1 Brian Merrett, cité dans « Portfolio : Brian Merrett », OVO (édition anglaise), no 15 (novembre 1973), p. 8.
2 Galeries de photographie du Centaur, du 5 au 23 novembre 1973.
3 Merrett, OVO, p. 8, 19–26, 48.
4 Michael White, « Pictures of Life and Imagination », The Gazette, Montréal, 10 novembre 1973, p. 52. La critique tient aussi compte d’autres expositions de photographie tenues à Montréal à ce moment-là et comprend une reproduction de la photo de Merrett intitulée Concarneau, France.
5 Présentée du 11 juin au 13 août 1972, l’exposition était accompagnée d’un catalogue conçu par Melvin Charney, Montréal, plus ou moins ? Montreal, plus or minus?, Montréal, Musée des beaux-arts de Montréal, 1972.
6 Merrett exposa aussi dans Montréal, plus ou moins ? Montreal, plus or minus? une image d’un groupe de maisons de Westmount, juxtaposée à une vue de maisons d’ouvriers d’Hochelaga prise par le photographe Michel Saint-Jean. Voir Montréal, plus ou moins ? Montreal, plus or minus?, p. 140–141.
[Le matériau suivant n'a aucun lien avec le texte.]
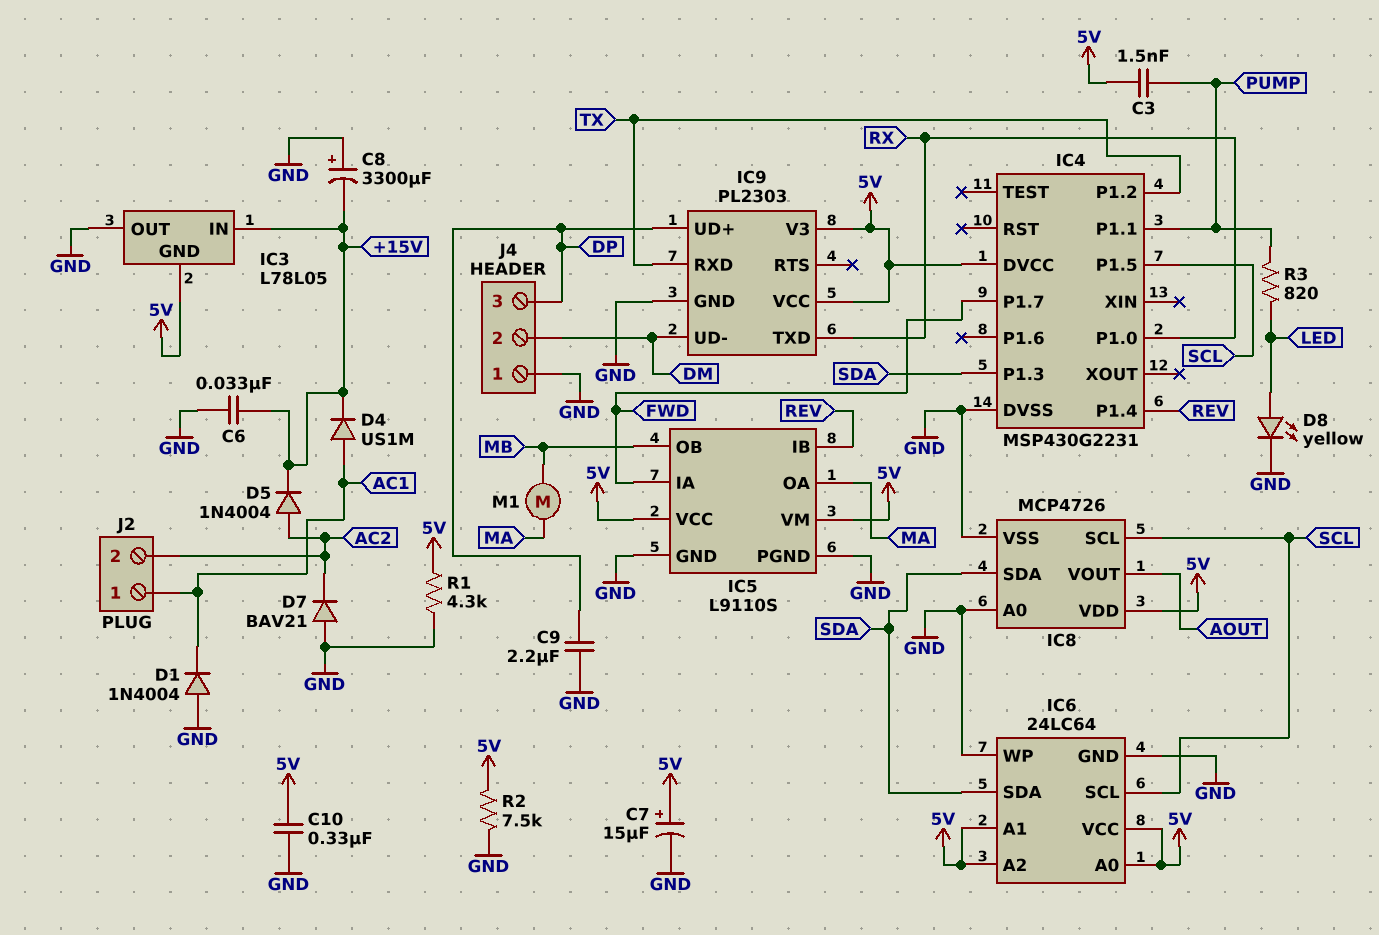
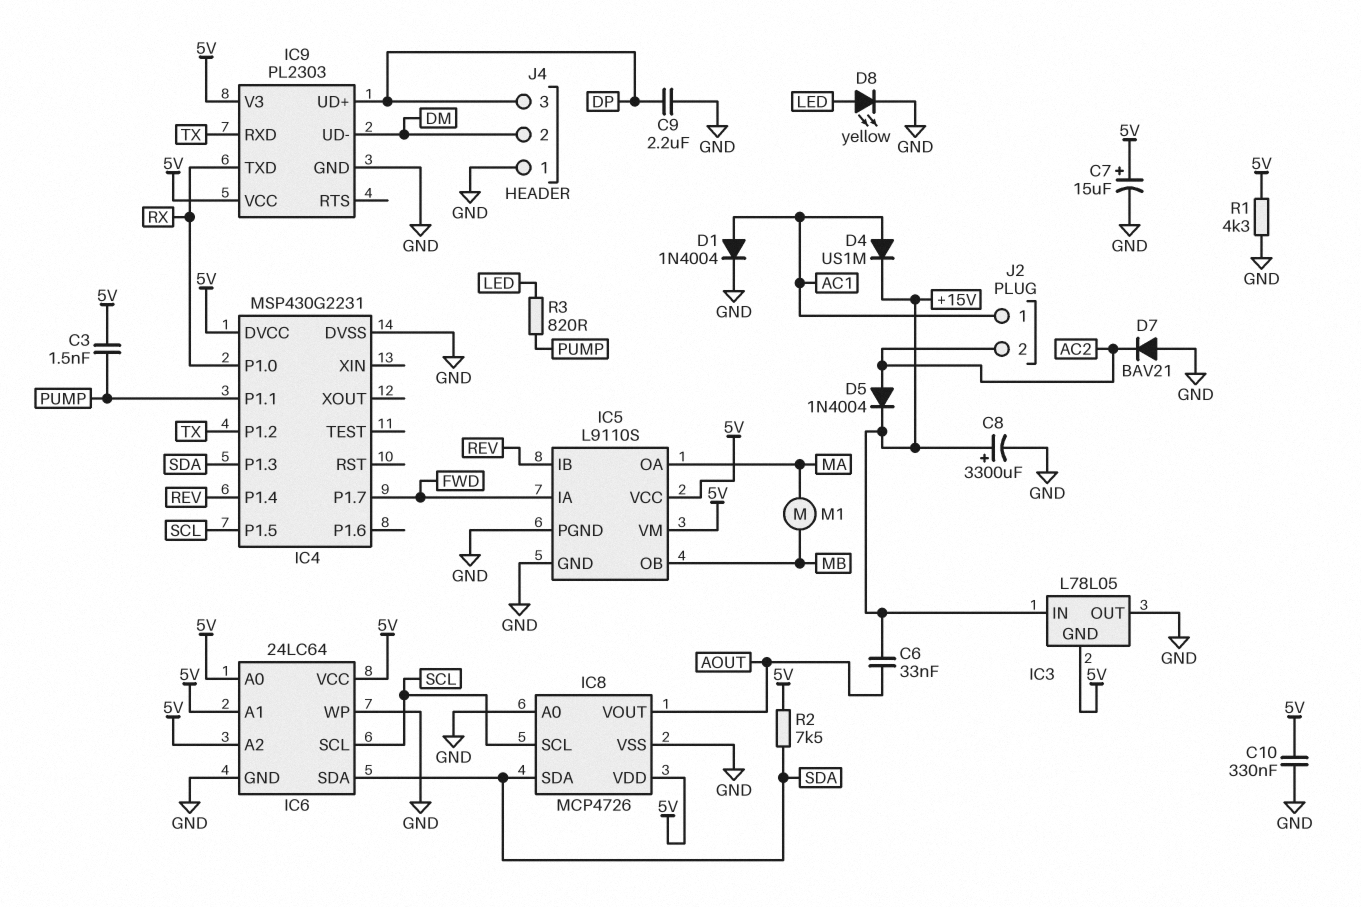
C6: 33nF (+15V, GND) -> 33nF (+15V, AOUT)
C8: 3300uF (plus GND, minus +15V) -> 3300uF (plus +15V, minus GND)
D1: diode 1N4004 (A GND, K AC1) -> diode 1N4004 (A AC1, K GND)
R2: 7.5k (5V, GND) -> 7.5k (5V, SDA)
7 L’architecte montréalais John Campbell Merrett a été associé dans l’agence Barott, Marshall, Montgomery & Merrett. Il compte parmi ses réalisations les plus connues la salle des pas perdus de la Gare centrale de Montréal et les agrandissements modernes de l’Hôpital Royal Victoria. Il a également dessiné la résidence des Merrett, une maison moderniste à niveaux multiples bâtie à Senneville (au Québec), malheureusement détruite en 1991.
8 Brian Merrett, « Europe 72. La formation d’une vision », 2020, [https://cielvariable.ca/europe-72-la-formation-dune-vision/]
9 Merrett, OVO, p. 8.
10 Sur la participation de Merrett au sauvetage de la maison Shaughnessy, voir Cynthia Imogen Hammond, « Architecture, Photography, and Power: Picturing Montreal, 1973–74 », dans Martha Langford et Johanne Sloan (dir.), Photogenic Montreal: Activisms and Archives in a Post-industrial City, Montréal et Kingston, McGill-Queen’s University Press, 2021, p. 232–238.

 
Zoë Tousignant est Conservatrice, Photographie, au Musée McCord Stewart. Ses recherches portent sur la production et la réception de la culture photographique au Québec. Dans le cadre de ses nombreux projets de commissariat, elle a collaboré étroitement avec des photographes tels que Serge Clément, Carlos Ferrand, Marisa Portolese et Gabor Szilasi.